An abundance of trees, plants, wildflowers, and wild species, seen and unseen, enchant the pages. Among them are tadpoles, butterflies, lightening bugs (when was the last time you saw those “flashes of brightness” light up the night? Renkl asks), crows, opossums, even the sighting of a bobcat!

The Author’s Note tells us that while the book’s subtitle limits the timeframe to one “backyard year,” Renkl has been penning thoughts over years. Makes sense, or how else could she punctuate so finely each week’s journal-like musings introduced by snippets of prose by so many contemporary authors and poets? A formidable task to have read all these books, finding the precise set of words to fit what she’s saying. Words from Claire Keegan on crows, Catherine Raven’s fox, Maggie Smith on animals, Camille T. Dungy’s soil, Ross Gay’s delights, Ann Patchett’s life in “constant revision,” Richard Powers on mourning what’s gone, for instance.

Renkl is extraordinarily attentive to all sorts of winged creatures. Some like hummingbirds and bluebirds she watches carefully from bird feeders hung in front of nearly every window of her house. The dangers of interfering with the natural world are discussed, but the food and shelter provided is reasoned by “natural systems aren’t natural anymore.”

Two bright purple flowers with alluring names – passionflower and beautyberries – and a hummingbird’s iridescent patch of feathers called a gorget that comes in a variety of colors including purple are examples of what’s in store to stir your senses:

Exuberance for Mother Nature is pure joy. The warmth exuded attributed to: “Age has given me an internal warmth.” But we know better. This is who the elegant writer is. You can pick that up in this video taken in Renkl’s backyard:

Renkl aims to infect us with the same love and gratitude for our natural environments and those we love. Hers has a higher purpose beyond observing and appreciating. She’s an eco-warrior, fighting to preserve what she can. She wants us to do that too, in our own backyards.

“More and more I ponder words like bounty and replete and enough. I think of what we are losing from the natural world and of what we will leave behind when we ourselves are lost. The trees. The stories. The people who love us and who know we love them, who will carry our love into the world after we are gone.”

When someone moves away from her neighborhood, Renkl is hit by the sound of heavy equipment tearing down their house, taking with it the fond memories she and her neighbor carry. Her quiet outrage is a yearning for people to stop building bigger, so contractors will stop knocking down trees and fauna, disturbing, destroying a piece of the natural world.

Eco-grief or ecological grief is a relatively new term describing the devastation climate change has wreaked on those who pay attention and care. An element of that winds through Renkl’s contemplations without sounding preachy. Her heartfelt sorrow is far from paralyzing. She’s dogged at finding, exalting, and contributing to preserving the beauty that still exists, or can with a little help, unfolding around her each season.

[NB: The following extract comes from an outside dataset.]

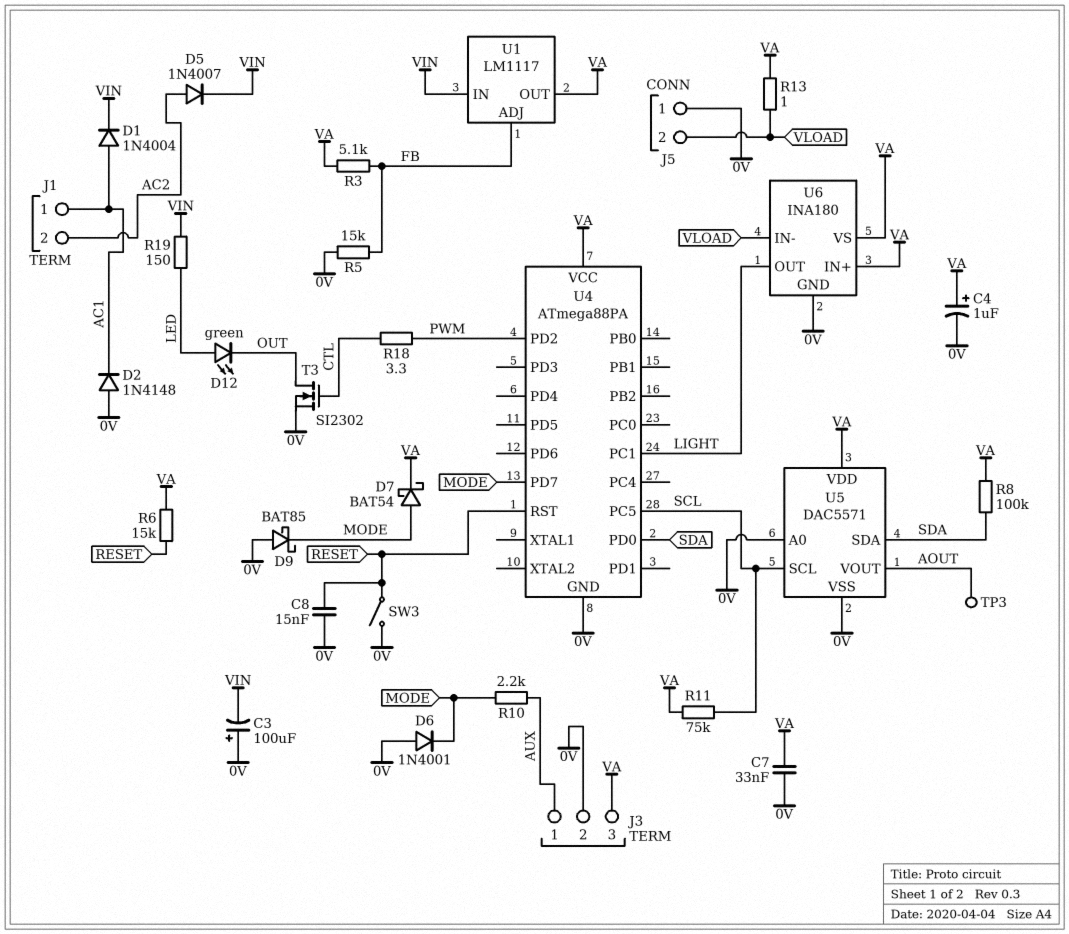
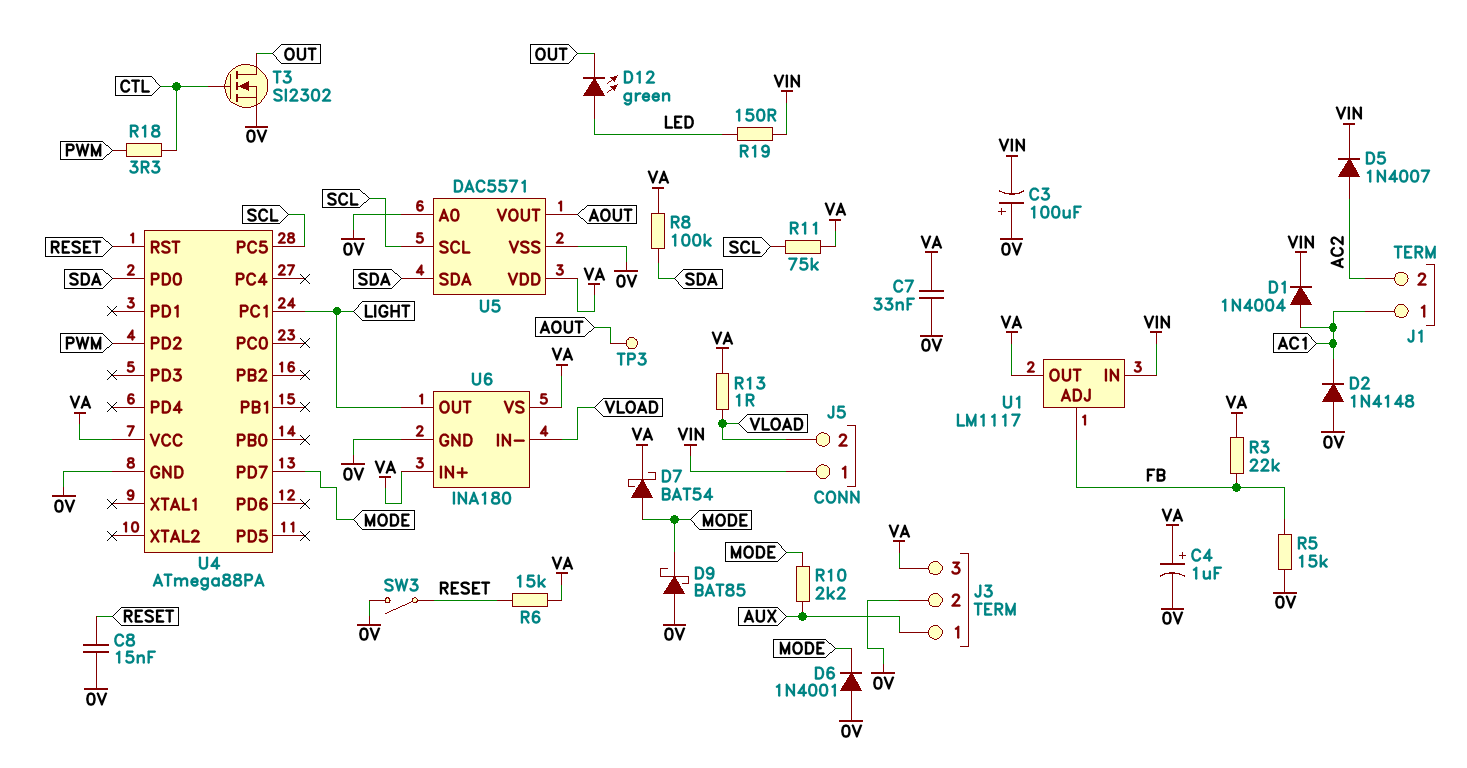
J5 pin 1: 0V -> VIN
R3: 5.1k (FB, VA) -> 22k (FB, VA)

Margaret Renkl’s eloquence is a gift for all of us, elevating our passage through time. 

This post will likely be the last in 2023. Not by accident. I wrote it a little while ago, but decided to delay until December. Because it hit the pitch-perfect tone of balancing all the grief and sadness of the year with an uplifting way to carry on that comes from the heart.

Warm wishes over the holidays. With thanks for reading with me.